Arranging catering used to be the worst part of my otherwise fantastic job as a fellow at the law school – until I met Chon Vo.
Chon has run his “Net Appetit” food truck at Stanford since 2001. Because his food was affordable and delicious, I started asking Chon to cater our events. Unlike many other caterers we’ve used, Chon was always a consummate professional, delivering fantastic food with incredible service. But because he is also modest and soft-spoken, it took me a year to discover that he’s also an entrepreneurial philanthropist. An MIT grad, Chon used the proceeds from Net Appetit to feed orphans in Vietnam.
So I am saddened and frustrated that the administration has expelled Chon from campus – not for any violation, but simply because the University has a new food truck policy and Net Appetit isn’t part of the new plan. As The Daily reported on Thursday, the University has contracted with a company called Off The Grid to issue permits for food trucks on campus. The administration notified Chon of this change just a week before the University closed for winter break. When Chon scrambled to apply to Off The Grid, the company told him all available food truck spots were already taken.
When Chon advised the administration of his plight, its response was essentially, “Thanks for your great contributions, but tough luck.” In rebuffing Chon’s appeal for help, Vice President for Business Affairs Randy Livingston acknowledged “the excellent food and quality service you have provided for many years through the Net Appetit food truck, and that you use much of the proceeds for charitable purposes.”
But Mr.
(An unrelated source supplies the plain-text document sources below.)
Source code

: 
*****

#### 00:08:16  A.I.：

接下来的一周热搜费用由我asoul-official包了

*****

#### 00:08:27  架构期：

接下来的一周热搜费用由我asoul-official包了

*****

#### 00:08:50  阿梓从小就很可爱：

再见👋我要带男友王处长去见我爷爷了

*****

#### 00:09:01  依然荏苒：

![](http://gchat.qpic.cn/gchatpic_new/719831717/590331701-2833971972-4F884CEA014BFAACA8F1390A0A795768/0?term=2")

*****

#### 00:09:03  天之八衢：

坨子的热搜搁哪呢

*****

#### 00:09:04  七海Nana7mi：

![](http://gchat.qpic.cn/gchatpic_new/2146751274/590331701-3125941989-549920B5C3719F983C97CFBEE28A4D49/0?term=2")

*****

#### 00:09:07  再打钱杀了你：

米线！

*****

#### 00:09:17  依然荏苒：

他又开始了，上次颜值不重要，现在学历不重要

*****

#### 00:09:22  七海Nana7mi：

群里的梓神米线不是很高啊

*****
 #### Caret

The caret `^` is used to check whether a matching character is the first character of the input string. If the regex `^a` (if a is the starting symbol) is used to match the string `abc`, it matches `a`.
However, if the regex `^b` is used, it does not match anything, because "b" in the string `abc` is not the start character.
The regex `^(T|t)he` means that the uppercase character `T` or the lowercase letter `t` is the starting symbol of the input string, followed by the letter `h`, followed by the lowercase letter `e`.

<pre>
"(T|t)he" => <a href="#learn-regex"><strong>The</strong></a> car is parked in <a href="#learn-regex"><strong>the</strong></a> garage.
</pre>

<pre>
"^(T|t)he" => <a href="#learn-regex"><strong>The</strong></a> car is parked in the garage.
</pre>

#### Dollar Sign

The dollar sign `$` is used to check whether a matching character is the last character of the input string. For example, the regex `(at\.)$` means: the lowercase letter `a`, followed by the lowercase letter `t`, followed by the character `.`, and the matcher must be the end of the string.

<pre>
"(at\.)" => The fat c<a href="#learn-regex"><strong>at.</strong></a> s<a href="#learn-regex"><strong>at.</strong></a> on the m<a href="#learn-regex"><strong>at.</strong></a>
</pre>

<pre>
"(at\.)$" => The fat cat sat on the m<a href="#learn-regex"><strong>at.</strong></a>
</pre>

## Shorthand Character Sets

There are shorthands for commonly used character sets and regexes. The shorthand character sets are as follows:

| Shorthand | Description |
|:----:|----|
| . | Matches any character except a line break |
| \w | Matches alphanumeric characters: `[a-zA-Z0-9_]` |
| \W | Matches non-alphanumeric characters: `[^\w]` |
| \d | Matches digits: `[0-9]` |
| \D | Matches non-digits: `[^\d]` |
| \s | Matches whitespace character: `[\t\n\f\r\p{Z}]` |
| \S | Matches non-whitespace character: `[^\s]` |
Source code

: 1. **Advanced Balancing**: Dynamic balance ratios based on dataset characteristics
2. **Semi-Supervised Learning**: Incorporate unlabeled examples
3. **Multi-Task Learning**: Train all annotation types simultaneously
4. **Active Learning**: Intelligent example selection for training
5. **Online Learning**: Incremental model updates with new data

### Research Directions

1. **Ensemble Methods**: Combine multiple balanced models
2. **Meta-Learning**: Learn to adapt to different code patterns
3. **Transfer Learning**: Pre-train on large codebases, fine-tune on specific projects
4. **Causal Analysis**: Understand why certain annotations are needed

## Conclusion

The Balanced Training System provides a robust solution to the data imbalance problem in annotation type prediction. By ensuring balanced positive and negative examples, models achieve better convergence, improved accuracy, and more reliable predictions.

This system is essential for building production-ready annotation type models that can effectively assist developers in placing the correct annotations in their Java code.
Livingston assured Chon that “Stanford’s new program for food trucks was the result of several months of deliberation” and was “approved [by] the University President, with support from his senior management team.” The orphans may go hungry, but they can take solace in knowing the proper procedures were followed.
To put it mildly, this is not the way we should treat someone who has been a stalwart member of the Stanford community for more than a decade. Nor is the decision to cut off the flow of money to orphans in keeping with our mission “to promote the public welfare by exercising an influence in behalf of humanity.” And on a personal level, Chon simply deserves better than to be ejected from campus without cause and with almost no notice.
It is particularly disturbing that the administration didn’t see fit to respond to The Daily’s request for an interview about its actions. If the University feels justified in ejecting a longtime community member and putting a charitable enterprise out of operation, it should jump at the opportunity to explain. It is hard to believe the University finds these circumstances so unimportant that they do not merit 10 minutes of an administrator’s time.
In an institution the size of Stanford, it is inevitable that some generally sensible policies will have negative unintended consequences for particular stakeholders. But when the administration learns that its actions are having such devastating effects, it is unacceptable to respond with the reliable standby of bureaucrats everywhere: “Sorry, that’s our policy.” In this case, that defense rings especially hollow, since the University has expressly reserved the right to change its food truck policy at any time, “in Stanford’s sole discretion.” In other words, there is simply no reason why the administration cannot allow Net Appetit back onto campus.
I applaud Stanford for experimenting with new ways to promote a variety of excellent food options on campus. But like any experiment, this one can only succeed if the administration is willing to learn from it. Let’s treat our community members with the respect they deserve and bring Net Appetit back to Stanford.